In the United States, firefighters and emergency medical technicians (EMTs)/ paramedics respond to more than 50 million emergency calls annually. The daily operations and experiences that are expected and accepted as part of their job expose them to various traumatic events (e.g. school shootings, suicides). The nature, frequency, and intensity of duty-related traumatic exposures place these first responders (FRs) at significant risk for mental health (MH) problems, such as post- traumatic stress disorder (PTSD) and suicide. However, due to the stigma of mental illness and the culture of self-reliance and strength that surrounds FRs, few are willing to seek help. In a preliminary study conducted by the Principal Investigator, community partnerships were established with key FR stakeholders throughout Arkansas to discuss MH- related issues. They unanimously expressed concern about the increased prevalence of MH problems and lack of help- seeking among FRs in the state. Hence, we propose an exploratory, qualitative study that will use a statewide community- engagement approach to conceptualize a MH service model that FRs will be willing to access and use.
Our specific aims are to:
AIM 1) Identify FRs' preferences and priorities regarding MH service and delivery methods, including the feasibility, acceptability, and value of each method. To address this aim, we will use opt-in methods to recruit a diverse group of firefighters and EMTs/paramedics from across Arkansas to participate in qualitative interviews, defined as focus groups and individual interviews. After all qualitative interviews have been analyzed, we will initiate a series of product development activities to achieve AIM 2) Conceptualize a MH service model, in partnership with FRs statewide, that is applicable, acceptable, and feasible for implementation. In collaboration with our community partners, and based on the preferences and priorities identified by FRs, a hybrid Delphi technique of consensus formation will be used to conceptualize a MH service model that is acceptable to FRs and feasible to implement in real world settings, which aligns with the National Institutes of Mental Health (NIMH) Research Priorities (Strategic Objective 4.1 and 4.2). Through this work, we will generate the scientific foundation to develop a comprehensive, MH service model that will motivate engagement in services by diverse FRs. We expect this model will encompass a range of services, such as awareness, prevention, treatment, and crisis management strategies to meet FRs' MH needs throughout the course of illness. This study's findings will guide a multi-stage, research agenda that will include: 1) development and pilot testing of the MH service model (Strategic Objective 4.3), 2) a full-scale trial of the program statewide, revised based on pilot results, and 3) a hybrid effectiveness-implementation trial (Strategic Objective 4.4). Ultimately, promoting engagement in MH services may decrease suicide rates and improve the overall MH outcomes among this at-risk population. With continued efforts and partnerships, findings can be integrated into policy and funding-related decision making to sustain the delivery of high-quality MH services for FRs in Arkansas and across the nation.

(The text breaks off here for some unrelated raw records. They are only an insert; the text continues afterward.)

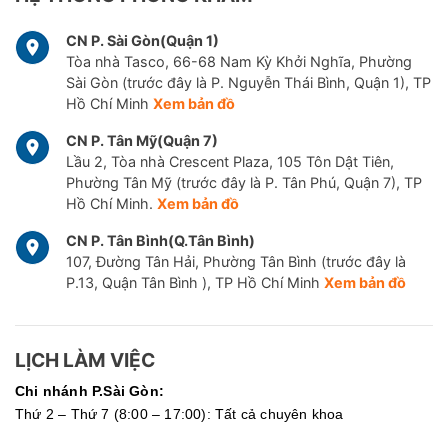
CN P. Sài Gòn(Quận 1)
Tòa nhà Tasco, 66-68 Nam Kỳ Khởi Nghĩa, Phường
Sài Gòn (trước đây là P. Nguyễn Thái Bình, Quận 1), TP
Hồ Chí Minh
Xem bản đồ
CN P. Tân Mỹ(Quận 7)
Lầu 2, Tòa nhà Crescent Plaza, 105 Tôn Dật Tiên,
Phường Tân Mỹ (trước đây là P. Tân Phú, Quận 7), TP
Hồ Chí Minh.
Xem bản đồ
CN P. Tân Bình(Q.Tân Bình)
107, Đường Tân Hải, Phường Tân Bình (trước đây là
P.13, Quận Tân Bình ), TP Hồ Chí Minh
Xem bản đồ
LỊCH LÀM VIỆC
Chi nhánh P.Sài Gòn:
Thứ 2 – Thứ 7 (8:00 – 17:00): Tất cả chuyên khoa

The nature, frequency, and intensity of duty-related traumatic exposures place first responders (FRs) at significant risk for developing mental health (MH) problems, but many FRs are apprehensive to seek help for MH problems. In collaboration with FR community partners statewide, this exploratory study will use community-engagement and multiple qualitative methods to explore FRs' preferences and priorities regarding MH service and delivery methods that are valued, acceptable, and feasible for implementation in real world settings. Through this work, we will generate the scientific foundation to develop a comprehensive, MH service model that diverse FRs will be willing to access and use.